Rumusan Pancasila sebagaimana tertuang dalam Piagam Jakarta tersebut rupanya belum sepenuhnya final dan mengikat karena terjadi dinamika kebangsaan sehari setelah Proklamasi kemerdekaan dibacakan oleh Ir. Sukarno. Sore hari pada 17 Agustus 1945, Moh. Hatta menurut suatu riwayat mendapat kabar telepon dari Nishiyama, seorang pembantu Laksamana Maeda yang meminta kesediaan Hatta menerima opsir Kaigun/Angkatan Laut Jepang yang berencana akan menyampaikan satu informasi penting bagi Republik Indonesia.
Singkat cerita, opsir Jepang tersebut mengabarkan bahwa adanya kalimat dengan kewajiban menjalankan syariat Islam bagi pemeluk-pemeluknya yang tercantum dalam konstitusi/UUD 1945 membuat mayoritas masyarakat yang memeluk agama Kristen di Indonesia Timur merasa dibeda-bedakan jika kalimat tersebut tetap ada dalam konstitusi. Mereka merasa lebih baik berpisah dengan Republik Indonesia jika kalimat tersebut tetap dipertahankan di lembaran konstitusi.
Menyikapi hal tersebut, keesokan harinya, tepat pada 18 Agustus 1945, dalam rapat Panitia Persiapan Kemerdekaan Indonesia (PPKI) dengan agenda memilih Ir.

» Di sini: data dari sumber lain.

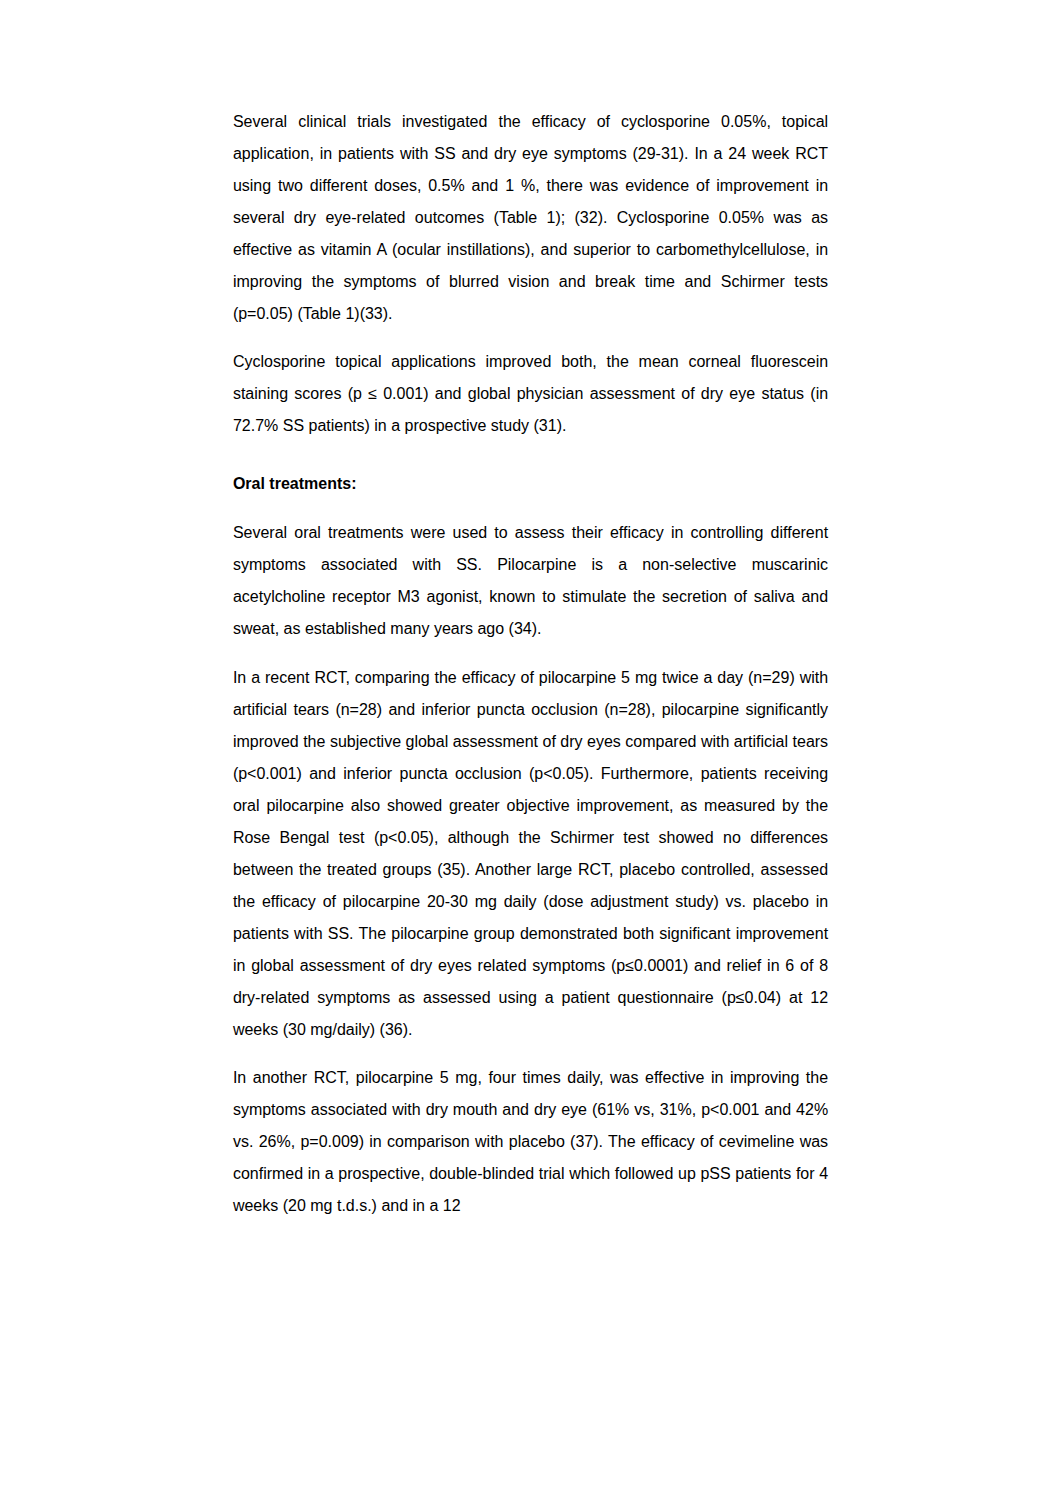Several clinical trials investigated the efficacy of cyclosporine 0.05%, topical application, in patients with SS and dry eye symptoms (29-31). In a 24 week RCT using two different doses, 0.5% and 1 %, there was evidence of improvement in several dry eye-related outcomes (Table 1); (32). Cyclosporine 0.05% was as effective as vitamin A (ocular instillations), and superior to carbomethylcellulose, in improving the symptoms of blurred vision and break time and Schirmer tests (p=0.05) (Table 1)(33).
Cyclosporine topical applications improved both, the mean corneal fluorescein staining scores (p ≤ 0.001) and global physician assessment of dry eye status (in 72.7% SS patients) in a prospective study (31).
Oral treatments:
Several oral treatments were used to assess their efficacy in controlling different symptoms associated with SS. Pilocarpine is a non-selective muscarinic acetylcholine receptor M3 agonist, known to stimulate the secretion of saliva and sweat, as established many years ago (34).
In a recent RCT, comparing the efficacy of pilocarpine 5 mg twice a day (n=29) with artificial tears (n=28) and inferior puncta occlusion (n=28), pilocarpine significantly improved the subjective global assessment of dry eyes compared with artificial tears (p<0.001) and inferior puncta occlusion (p<0.05). Furthermore, patients receiving oral pilocarpine also showed greater objective improvement, as measured by the Rose Bengal test (p<0.05), although the Schirmer test showed no differences between the treated groups (35). Another large RCT, placebo controlled, assessed the efficacy of pilocarpine 20-30 mg daily (dose adjustment study) vs. placebo in patients with SS. The pilocarpine group demonstrated both significant improvement in global assessment of dry eyes related symptoms (p≤0.0001) and relief in 6 of 8 dry-related symptoms as assessed using a patient questionnaire (p≤0.04) at 12 weeks (30 mg/daily) (36).
In another RCT, pilocarpine 5 mg, four times daily, was effective in improving the symptoms associated with dry mouth and dry eye (61% vs, 31%, p<0.001 and 42% vs. 26%, p=0.009) in comparison with placebo (37). The efficacy of cevimeline was confirmed in a prospective, double-blinded trial which followed up pSS patients for 4 weeks (20 mg t.d.s.) and in a 12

Sukarno sebagai Presiden dan Moh. Hatta sebagai Wakil Presiden, mengesahkan UUD 1945─dengan penuh kebijaksanaan, tokoh nasional dan religius seperti Moh. Hatta, Abikusno Cokrosuyoso, H. Agus Salim, Kahar Muzakir berembug dan menyepakati bahwa redaksi Ketuhanan Yang Maha Esa dengan Kewajiban Menjalankan Syariat Islam bagi Pemeluknya diganti dengan Ketuhanan Yang Maha Esa. Perubahan ini kemudian diterima secara aklamasi dan pada hari itu, bersamaan dengan disahkannya UUD 1945 sebagai konstitusi negara, Pancasila sebagai dasar negara resmi berisikan sila-sila seperti yang saat ini kita saksikan bersama.